-- Study text follows --

NEW YORK (CBSNewYork) -- New York Attorney General Letitia James recently unveiled a proposal to overhaul police policies across the state.

Many on the front lines say legislative action is the future of the fight for police accountability.

As CBS2's Cory James reports, last week James announced the Police Accountability Act, the latest move of law enforcement reform in New York.

"It would give prosecutors a critical additional tool to hold officers accountable for wrongdoing," she said.

The act changes the state's law for the use of force by establishing a "last resort" standard, banning lethal force based on belief a suspect committed a crime, and establishing criminal penalties for police who unlawfully cause physical injury or death.


The changes are exactly what Isaac Ortega and thousands of others fought to see following the murder of George Floyd.

"It's not normal for me to be pepper sprayed or tear-gassed," Ortega told James.

Ortega, a New York City activist, helped organize over 40 Black Lives Matter demonstrations in the Empire State, a number of them at Washington Square Park.

"It feels surreal. This is where a lot of the action was," Ortega said during a visit to the park. "The energy of the park has shifted."

He says in recent months, the movement has largely shifted from protest to policy.

Rev. Al Sharpton echoing that and adding putting pressure on the Biden-Harris administration, Senate and Congress to pass laws are crucial in the continued fight.

"Because this case was almost aligned with the stars. You had a special prosecutor that did a great job, you had policemen that testified, you had a video tape," he said. "So the stars lined up. You're not going to have that in every case. So you're going to have to have firmer, clearer laws. The battle now is not only demonstration, but legislation."

-- Study text concluded --

* [Exercise description]: According to the police accountability article, how many Black Lives Matter demonstrations did Isaac Ortega help organize? The records are not required for any of the work.

-- Source material follows --

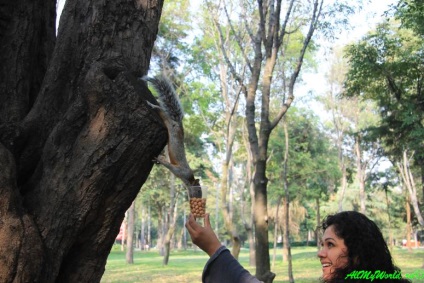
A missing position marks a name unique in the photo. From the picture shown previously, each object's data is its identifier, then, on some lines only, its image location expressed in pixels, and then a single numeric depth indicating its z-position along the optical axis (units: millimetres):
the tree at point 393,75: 14578
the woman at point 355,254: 1551
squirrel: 2336
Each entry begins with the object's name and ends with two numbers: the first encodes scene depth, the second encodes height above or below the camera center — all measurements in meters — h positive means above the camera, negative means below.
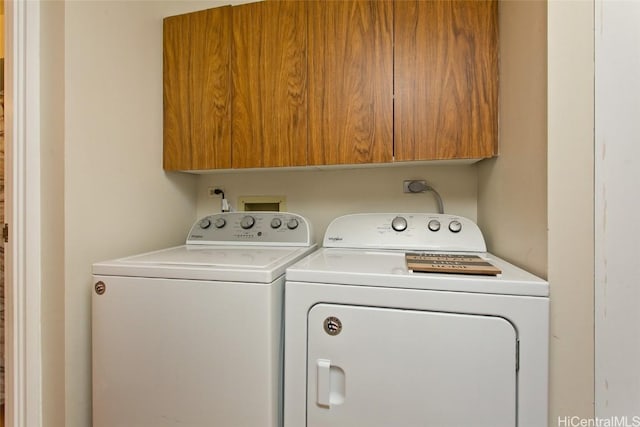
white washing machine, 0.75 -0.38
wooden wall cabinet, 1.02 +0.52
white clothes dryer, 0.64 -0.34
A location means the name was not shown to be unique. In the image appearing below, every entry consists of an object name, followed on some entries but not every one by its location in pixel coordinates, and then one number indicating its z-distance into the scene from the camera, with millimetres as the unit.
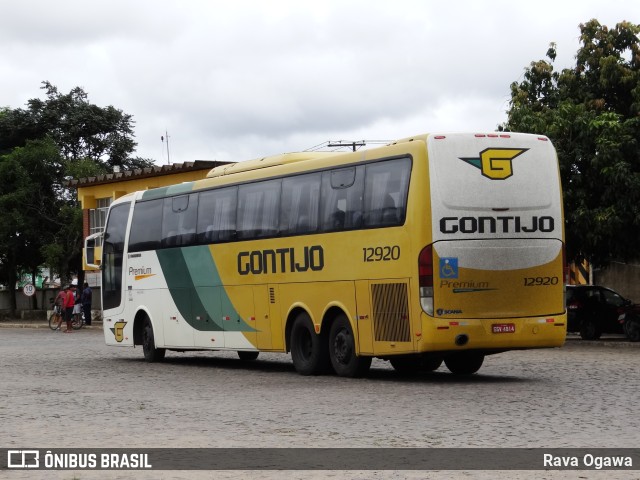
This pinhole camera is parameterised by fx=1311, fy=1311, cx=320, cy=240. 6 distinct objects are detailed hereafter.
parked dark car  34719
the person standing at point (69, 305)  47956
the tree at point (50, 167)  63188
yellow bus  18656
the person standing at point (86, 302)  52562
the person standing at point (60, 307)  48806
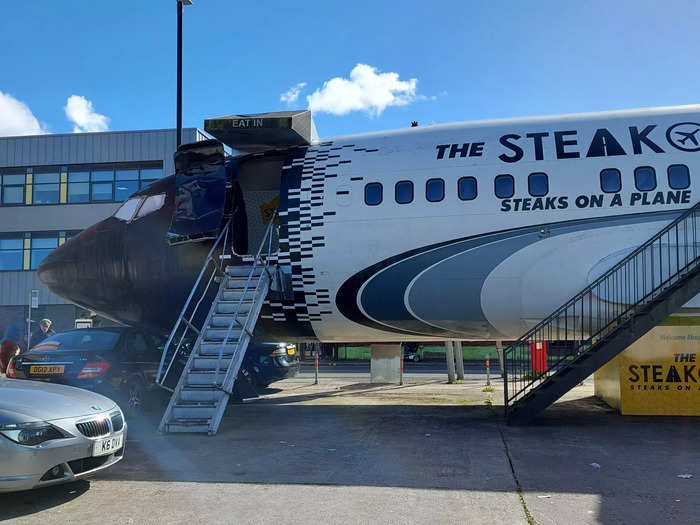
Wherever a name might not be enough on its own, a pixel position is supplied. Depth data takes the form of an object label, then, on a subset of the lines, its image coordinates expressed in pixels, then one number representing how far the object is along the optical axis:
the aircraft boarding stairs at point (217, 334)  9.22
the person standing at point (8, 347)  14.45
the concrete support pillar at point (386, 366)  18.39
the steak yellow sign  11.02
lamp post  19.00
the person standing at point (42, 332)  16.69
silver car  5.50
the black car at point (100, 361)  11.24
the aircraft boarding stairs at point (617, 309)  9.02
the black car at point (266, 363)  13.94
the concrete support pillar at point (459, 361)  18.78
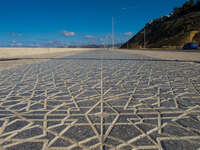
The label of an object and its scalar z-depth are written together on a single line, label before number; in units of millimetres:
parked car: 36562
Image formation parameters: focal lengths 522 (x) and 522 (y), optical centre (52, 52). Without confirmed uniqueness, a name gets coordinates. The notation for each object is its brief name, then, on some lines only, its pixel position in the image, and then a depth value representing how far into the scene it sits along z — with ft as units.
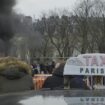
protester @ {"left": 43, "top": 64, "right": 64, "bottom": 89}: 23.49
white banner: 26.36
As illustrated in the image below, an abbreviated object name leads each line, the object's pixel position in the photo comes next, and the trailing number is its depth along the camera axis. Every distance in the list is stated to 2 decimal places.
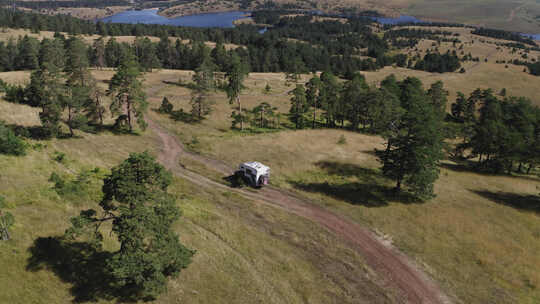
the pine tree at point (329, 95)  89.25
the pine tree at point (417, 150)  44.44
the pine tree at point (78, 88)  56.28
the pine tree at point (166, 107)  87.56
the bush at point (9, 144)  42.22
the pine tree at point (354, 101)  88.12
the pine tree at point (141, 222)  21.30
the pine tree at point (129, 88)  63.31
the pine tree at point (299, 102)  85.88
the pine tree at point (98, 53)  137.88
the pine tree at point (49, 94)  52.06
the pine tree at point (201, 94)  85.88
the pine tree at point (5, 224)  26.08
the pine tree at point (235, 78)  88.62
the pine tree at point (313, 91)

-- Source material concluded --

* [Solution]: Over 40.